BPKH Siapkan 3 Skenario Biaya Haji 2025: Jemaah Bayar Bipih Minimal 60%

BPKH Siapkan 3 Skenario Biaya Haji 2025: Jemaah Bayar Bipih Minimal 60%

Badan Pengelolaan Keuangan Haji (BPKH) menyiapkan skenario penetapan formulasi anggaran komponen Biaya Penyelenggaraan Ibadah Haji (BPIH) dan komponen Biaya Perjalanan Ibadah Haji (Bipih) 2025. Anggota Badan Pelaksana BPKH, Amri Yusuf, menyebut Bipih yang dibebankan kepada jemaah paling minimal di angka 60 persen.

Hal ini disampaikan oleh Amri dalam rapat dengar pendapat (RDP) BPKH dengan Komisi VIII DPR RI, Jumat (3/1/2025). Amri mulanya menjelaskan jika pihaknya hanya mampu menentukan nilai manfaat untuk mendukung jemaah haji 2025 sebesar Rp 11,5 Triliun.

"Ini saya ingin menyampaikan permohonan maaf dulu ini, nanti teman-teman saya akan memberikan penjelasan. Angka yang kami propose untuk penyelengaraan ibadah haji tahun 2025, nilai manfaat yang paling realistis yang bisa kita gunakan sebagai basis untuk menentukan berapa support untuk jemaah haji tahun 2025 itu di Rp 11,5 Triliun," kata Amri dalam rapat.

Ia menyebut hal ini tak sesuai target yang diharapkan oleh Komisi VIII DPR RI, yakni senilai Rp 12,8 Triliun. Amri menjelaskan 3 pertimbangan pihaknya tak berani untuk mengambil nilai manfaat di angka tersebut.

"Jadi target Rp 12,8 Triliun itu asumsi pertamanya di tahun 2024 kebijakan penyesuaian setoran awal sudah harus dilakukan, tapi sampai sekarang ternyata belum Pak," kata Amri.

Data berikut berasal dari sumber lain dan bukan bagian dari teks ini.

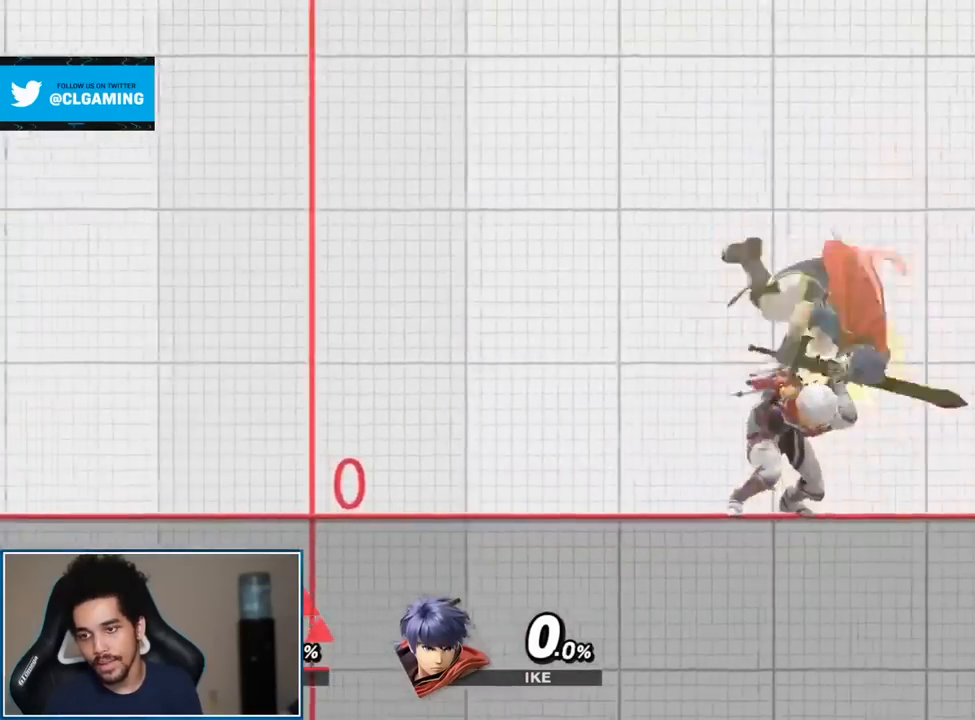
{"buttons": [], "left_stick": "center", "right_stick": "center", "events": []}
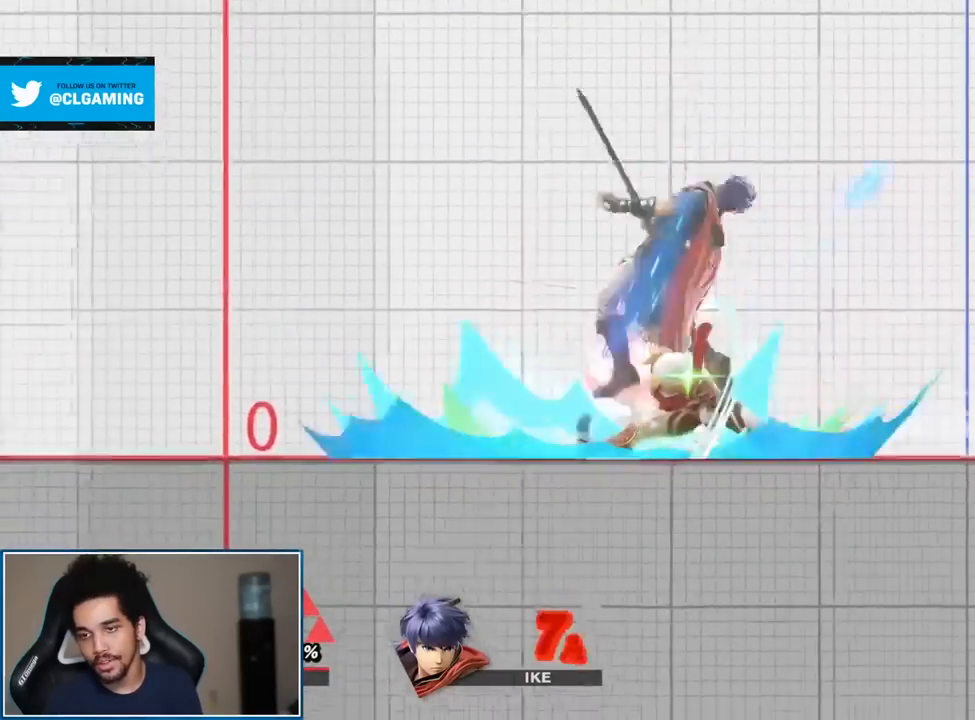
{"buttons": [], "left_stick": "right", "right_stick": "up-right", "events": [[233, "left_stick", "right"], [317, "Y", "down"], [350, "Y", "up"], [450, "right_stick", "up-right"]]}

"Yang kedua, tahun 2024 kami sebenarnya berencana itu sudah mulai masuk investasi dalam bentuk direct investment waktu itu aplikasinya hampir Rp 15 Triliun ya? Tapi ternyata Pak untuk direct investment ini tidak mudah prosesnya, panjang risikonya juga tinggi. Yang baru berhasil 2024 berdirinya BPKH limited," tambahnya.

Ia mengatakan target untuk jemaah baru di 2025 juga sulit tercapai di angka 420 ribu jemaah. Pasalnya, kenaikan dari tahun sebelumnya ke 420 sukar di kondisi ekonomi saat ini.

"Yang ketiga, target terkait dengan jemaah baru di tahun 2025 itu jumlahnya sekitar 420 ribu. Nah ini juga dari hitungan historical kita lihat setelah recovery COVID tahun ini aja, hanya tumbuh 385 langsung loncat ke 420 itu agak menjadi tidak realistis," ujar Amri.

"Nah karena pertimbangan 3 hal itu, kami menyatakan tidak berani mengajukan Rp 12,8 T, kami khawatir nanti ketika realisasinya itu di luar skenario akan membahayakan keuangan haji. Rp 11,5 T angka yang paling realistis," sambungnya.

Amri lantas menyampaikan tiga skenario dalam penentuan nilai manfaat dan Bipih yang perlu dibayar jemaah. Ia mengatakan ada peluang 70% (Bipih) dan 30% nilai manfaat yang diberikan oleh pemerintah seperti usulan Kemenag.

"Skenario kami Pak ada 3, skenario pertama ngikutin skenarionya Kemenag 70 30, skenario yang kedua 65 35 ngikutin rencana besar kita dari 2023, 2024 turun 5 persen itu kami siapkan," kata Amri.

Adapun skenario terakhir yakni, 60 persen (Bipih) yang ditanggung jemaah sementara sisanya nilai manfaat dari pemerintah. Menurutnya angka 60% standar paling minimal sebagai basis penentuan biaya.

"Skenario yang ketiga Pak. Paling, paling konservatif yang paling aman untuk kepentingan semuanya di angka 60 40 sama seperti yang sekarang 60 40. Kalau turun lagi Bu, nanti kembali ke 2023 ya, ini yang saya kira sudah kita sepakati," ungkap Amri.

"60 40 adalah starting yang paling minimal yang mungkin bisa kita jadikan basis untuk menghitung berapa sebenarnya yang paling relevan buat jemaah haji Indonesia," imbuhnya.